Dear Editor:
Ivan Messingers commentary in the Aug. 23 Journal brought to light some of the images the public has of the Forest Service, Bureau of Land Management and the new Colorado Parks and Wildlife. They are the are the ones running the Forest Service/BLM on the Dolores public lands. I remember sitting through Forest Service meetings in the 1980s and being told the goals was to close 10 percent of all the forest roads each year until there were road densities of no more than one road per square mile.
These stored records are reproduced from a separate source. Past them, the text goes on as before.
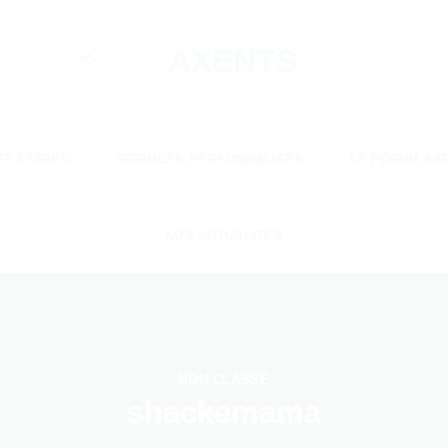
ET ÉTAPES
SERVICES PERSONNALISÉS
LE FORUM AX
NOS ACTUALITÉS
NON CLASSÉ
shackemama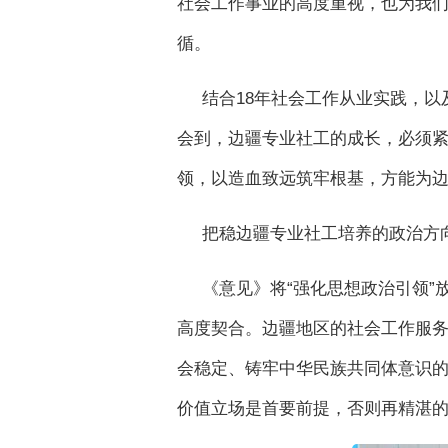
社会工作事业的高度重视，也为我
循。
结合18年社会工作从业实践，
会到，边疆专业社工的成长，必须
领，以造血致远筑牢根基，方能为
把稳边疆专业社工培养的政治方
《意见》将“强化思想政治引领
高度契合。边疆地区的社会工作服
会稳定、铸牢中华民族共同体意识
价值立场是首要前提，否则再精湛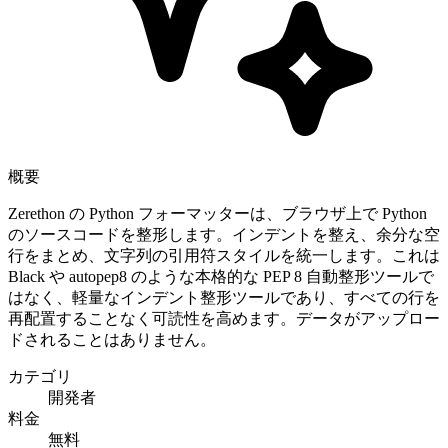
概要
Zerethon の Python フォーマッターは、ブラウザ上で Python
のソースコードを整形します。インデントを整え、余分な空
行をまとめ、文字列の引用符スタイルを統一します。これは
Black や autopep8 のような本格的な PEP 8 自動整形ツールで
はなく、軽量なインデント整形ツールであり、すべての行を
再配置することなく可読性を高めます。データがアップロー
ドされることはありません。
カテゴリ
開発者
料金
無料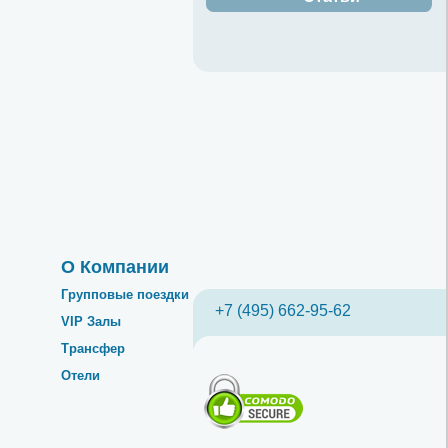
О Компании
Групповые поездки
+7 (495) 662-95-62
VIP Залы
Трансфер
Отели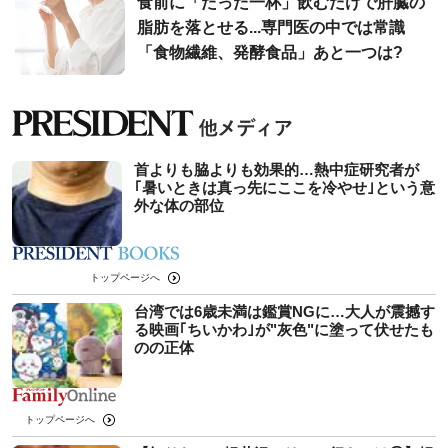
食前に「たった一杯」飲むだけで肝臓の
脂肪を落とせる...専門医の中では常識
「食物繊維、発酵食品」あと一つは?
首よりも脇よりも効果的…熱中症研究者が
｢暑いときは真っ先にここを冷やせ｣という意
外な体の部位
トップページへ
台湾では6歳未満は鑑賞NGに…大人が震撼す
る映画｢ちいかわ｣が"灰色"に塗って伏せたも
のの正体
トップページへ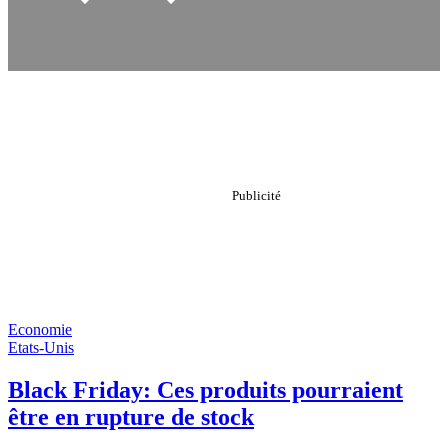
Economie
Etats-Unis
Black Friday: Ces produits pourraient
être en rupture de stock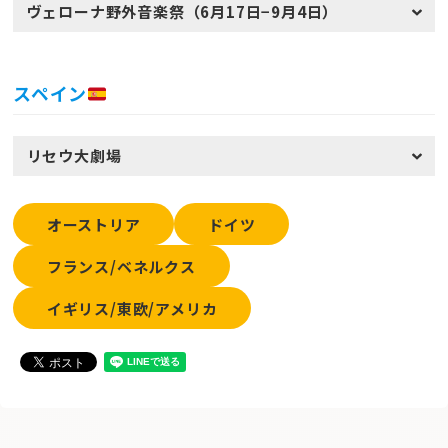
ヴェローナ野外音楽祭（6月17日−9月4日）
スペイン
リセウ大劇場
オーストリア
ドイツ
フランス/ベネルクス
イギリス/東欧/アメリカ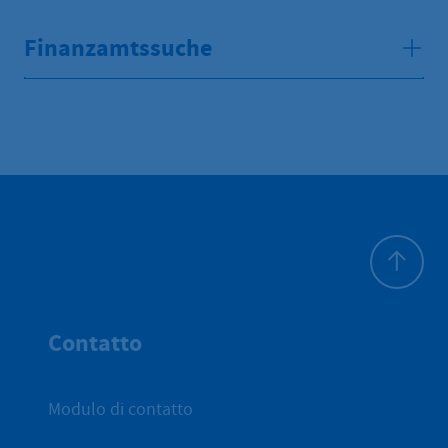
Finanzamtssuche
All'inizio 
Contatto
Modulo di contatto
The San Juan has over 777,000 acres designated as wilderness and roadless areas. With more than 30,000 new roadless acres designated in the new state plan, this will put over 1,000,000 acres closed to roads, mineral extraction or exploration, fwood cutting etc.
Since the studies that you quote from the 1980s, you have closed all these roads. So that makes the gospel 25 year-old-studies obsolete.
Do you think it possible that the elk are stressed because the hunts start mid-August and they are hunted until mid-November? Do you think when the elk are hunted in one hunt unit and move to another unit, that they feel any safer, getting hunted in another unit? Do you feel bicycles interrupt the breeding habits of deer during the rut? Have you looked at the bicycle trail densities in Phils World bicycle area. I can assure you bicycles scare the deer out of Phils area during the rut in fact all the time.
Spend a little time in the field, doing some PR work , talking directly to the hunters and forest users. You could even build some confidence with the public and not have to take all those law enforcement officers to public meeting with you.